Project

General

Profile

GPU support

Added by Erdem YILMAZ over 4 years ago

Hi Everyone,

I couldnt find anything in the Forum, and wanted to ask if there is a project going on for getting use of GPU resources on a computer for doing the calculations.
I was wondering if OpenCL can be utilised for operations where data can be processed in parallel.
Is there a previous design decision for CDO that prevents us using GPU resources where available.
Regards.


Replies (2)

RE: GPU support - Added by Ralf Mueller over 4 years ago

hi Erdem!

Several years ago there was a development done using GPU for some computations and it turned out that is is indeed doable. the Problem is that the overall design of CDO is not suitable for GPU-usage in general: with the ability to chain operators and the bottle neck of data transfer between GPU and CPU there should be a lot operators ported to GPU before it is beneficial to use GPUs at all.
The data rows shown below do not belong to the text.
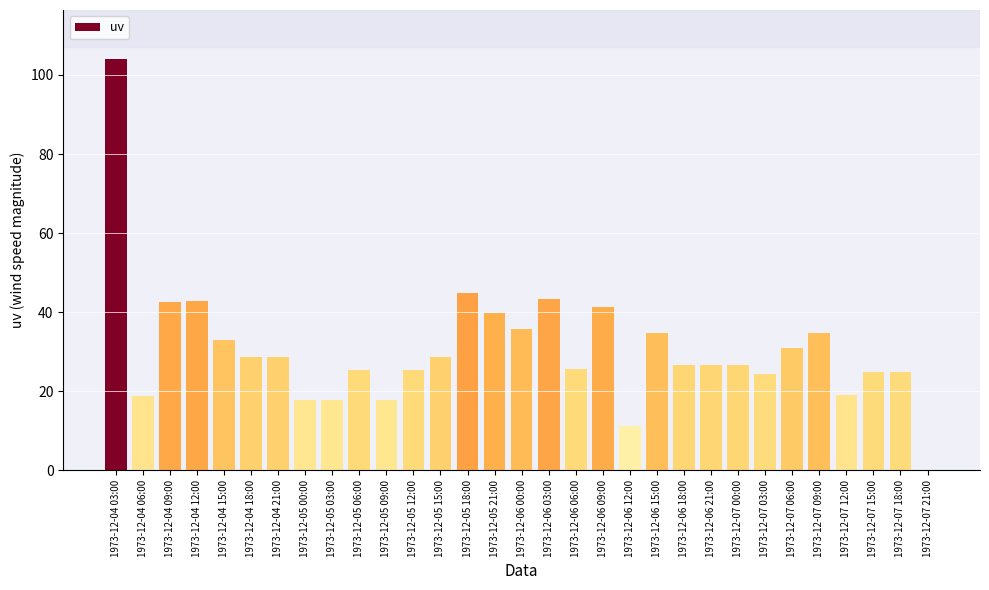

Is it true that the value at 1973-12-06 00:00 is 35.9?

True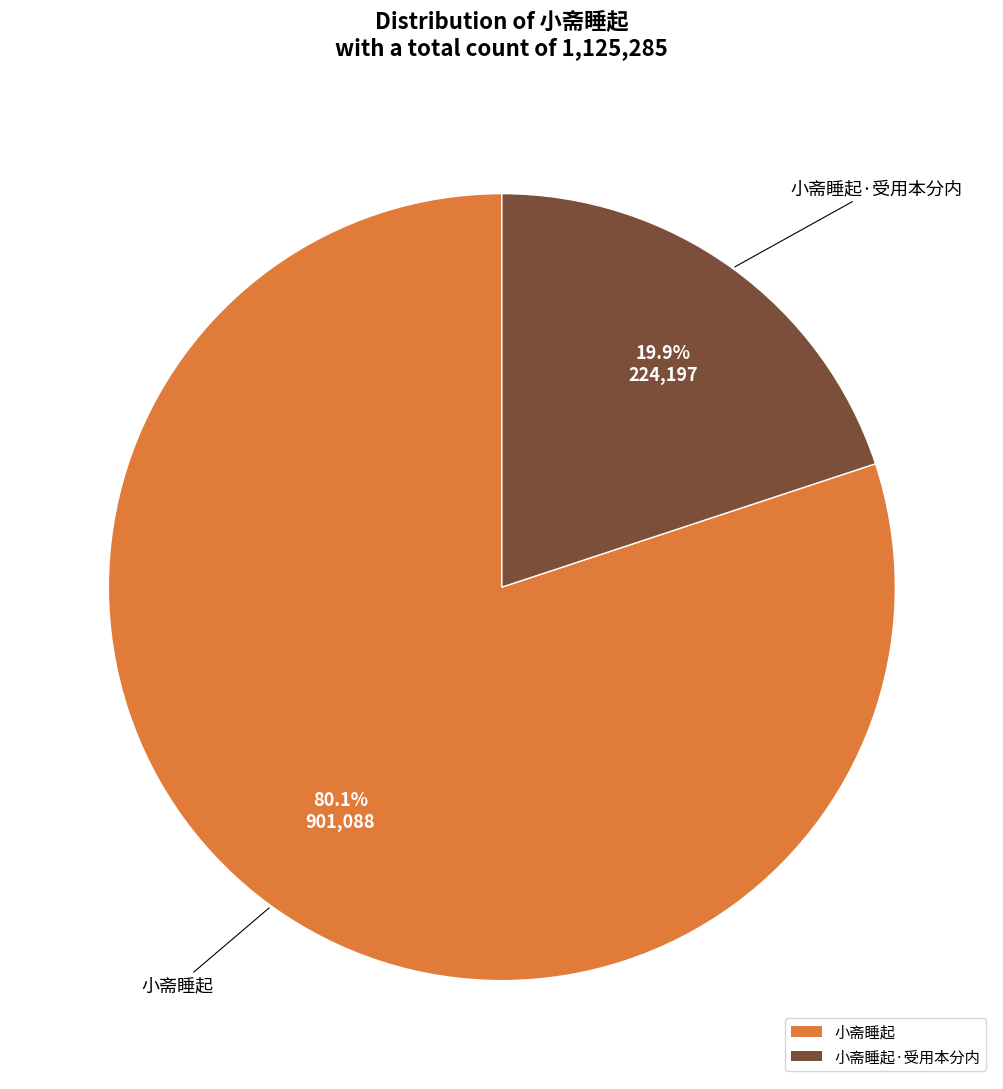

Which has a higher value, 小斋睡起·受用本分内 or 小斋睡起?

小斋睡起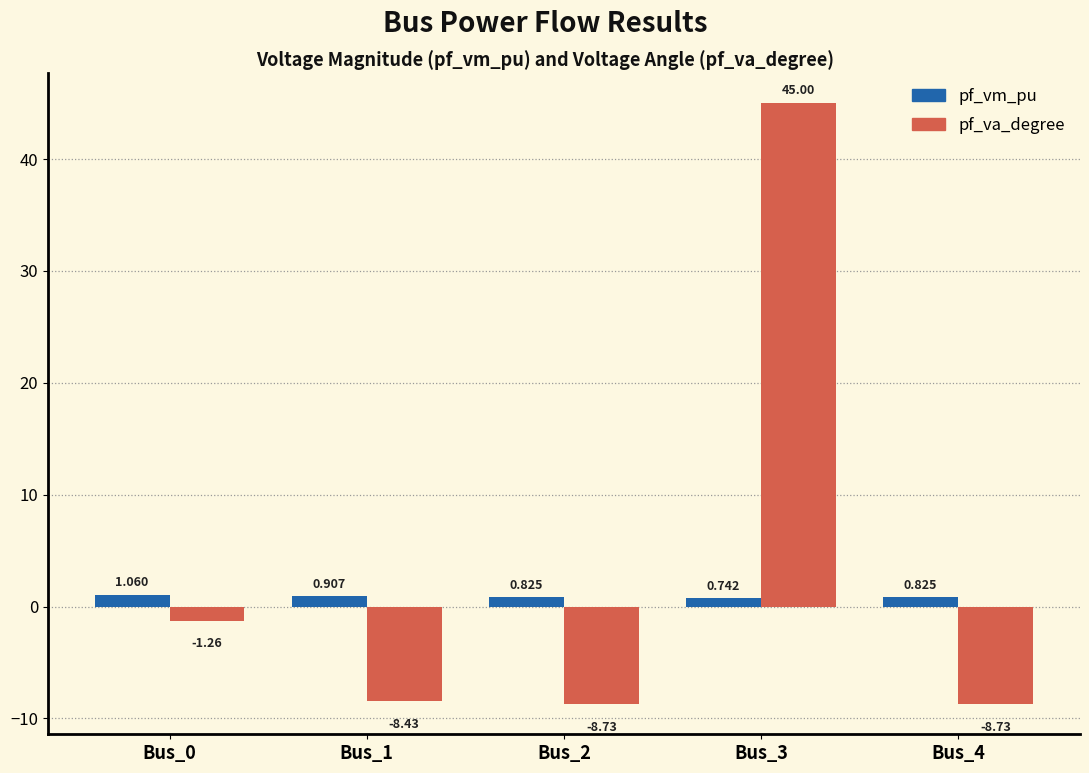

What is the sum of all pf_vm_pu values?

4.4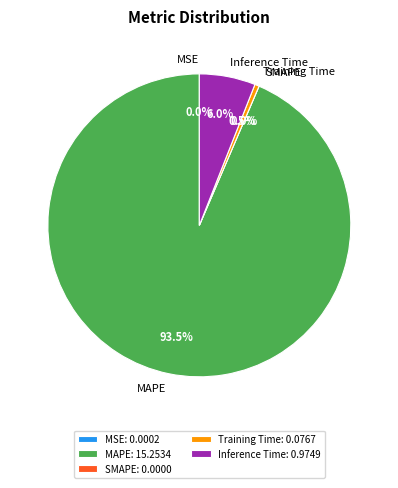

The Training Time slice represents 0% of the pie. True or false?

True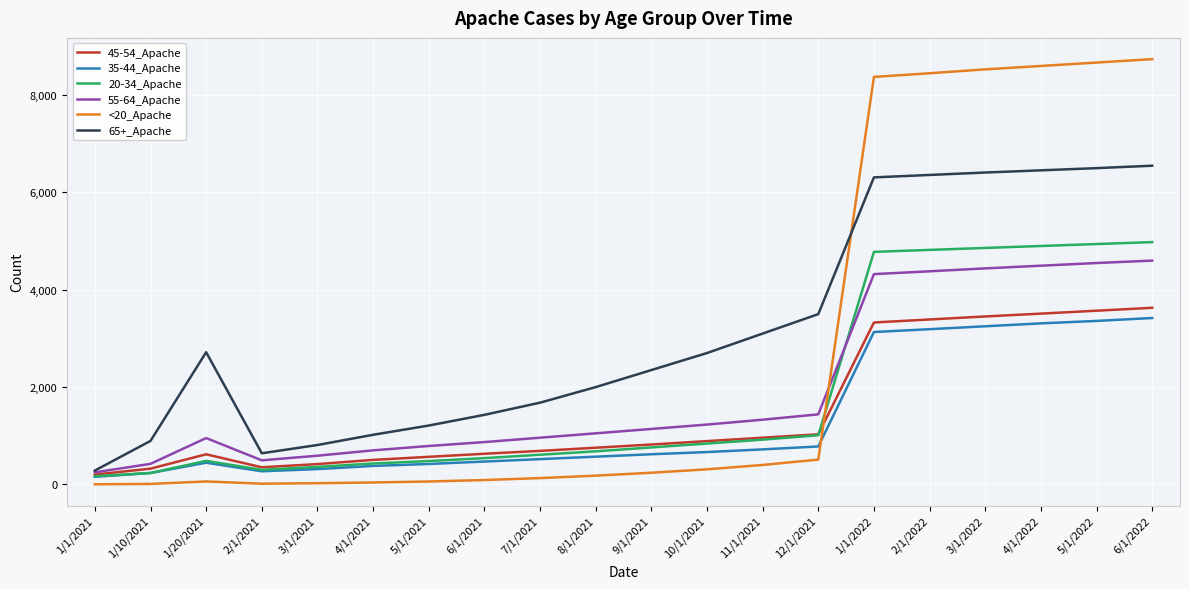

Which series has the widest spread of values?

<20_Apache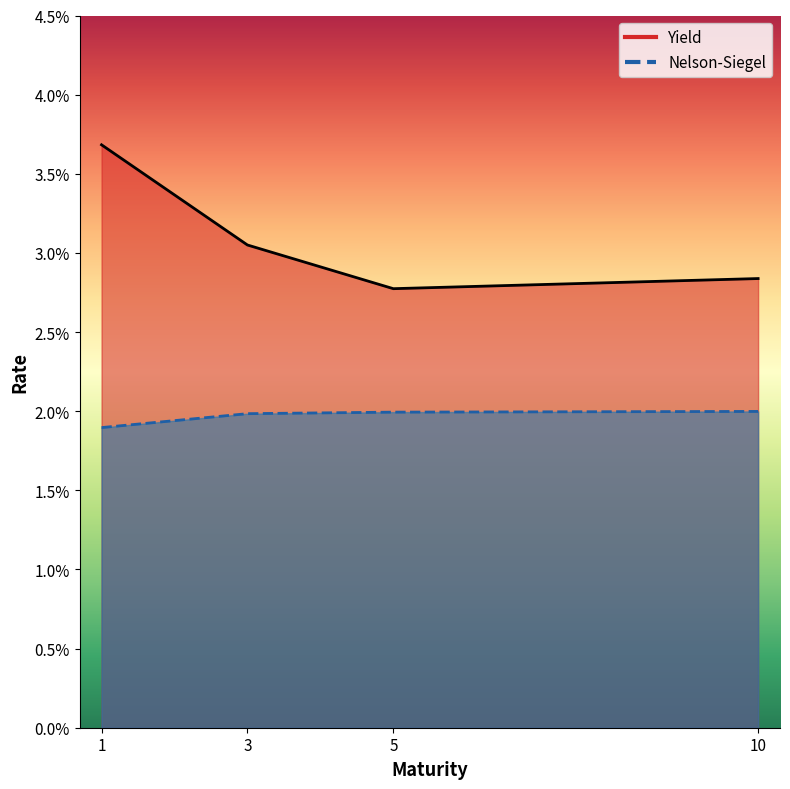

Rank the categories by Nelson-Siegel value from lowest to highest.

1, 3, 5, 10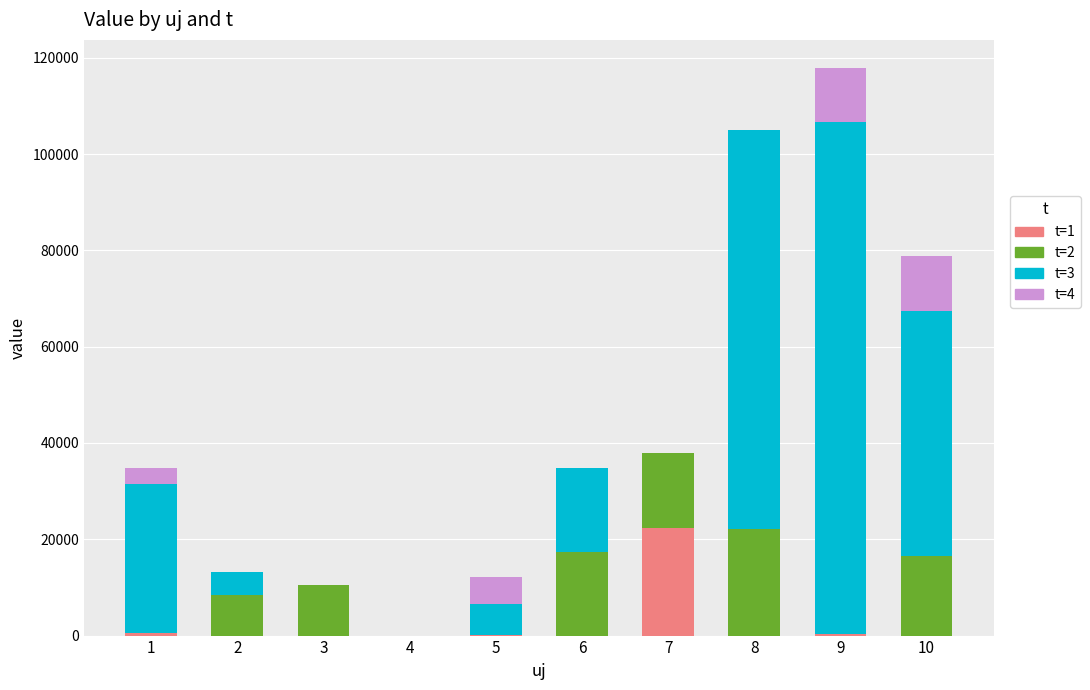

At which category is the sum across all series the highest?

9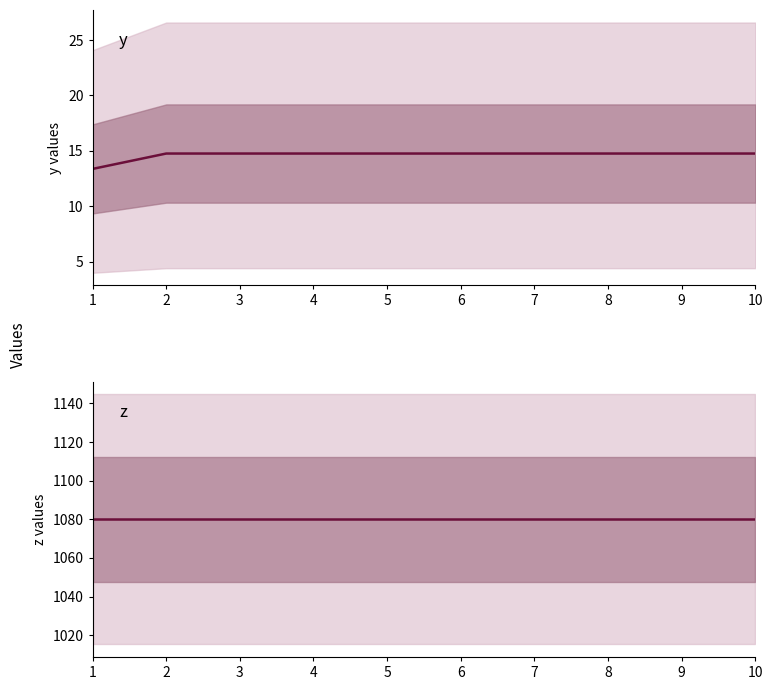

Count the number of categories in the chart.

10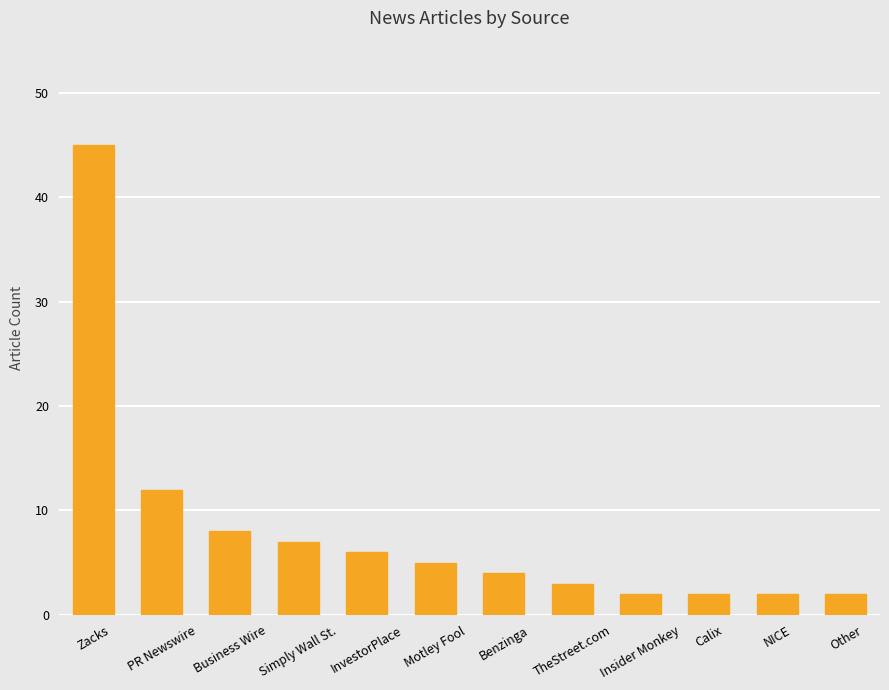

Count the number of categories in the chart.

12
Hence a lot of programming for a questionable effect. in fact the operators of a chain do run in parallel (in different threads).
Many operators do very basic stuff - that's why it's so powerful to combine them. But for GPUs that's bad because this limits their possible workload - again there will be not big benefit from using GPUs.
Finally CDO is a general tool that should be able to run an many systems. Although GPU-clusters became more popular in the last decade, user of regular PC, laptops or workstations are a second important user group beside people with access to HPC systems.
The only GPU use-case I currently can imagine is AI: If this becomes a more popular tool in climate and weather prediction, there might be some operators using GPUs based on existing libraries.

after all these are just my thoughts ;-)
cheers
ralf

RE: GPU support - Added by Erdem YILMAZ over 4 years ago

Hi Ralf,

Thanks for the detailed response,
Each operator implemented in CDO might require a matching GPU kernel function to be implemented, thats a bit of a hustle.
However, I believe, if we can identify a commonly used subset of existing operators that are working on data blocks which doesnt have inter-dependency(cases like, embarrassingly parallel), overall performance of a workflow will gain a lot. Of course, saying so, is easier than doing it :)
Regards.

    (1-2/2)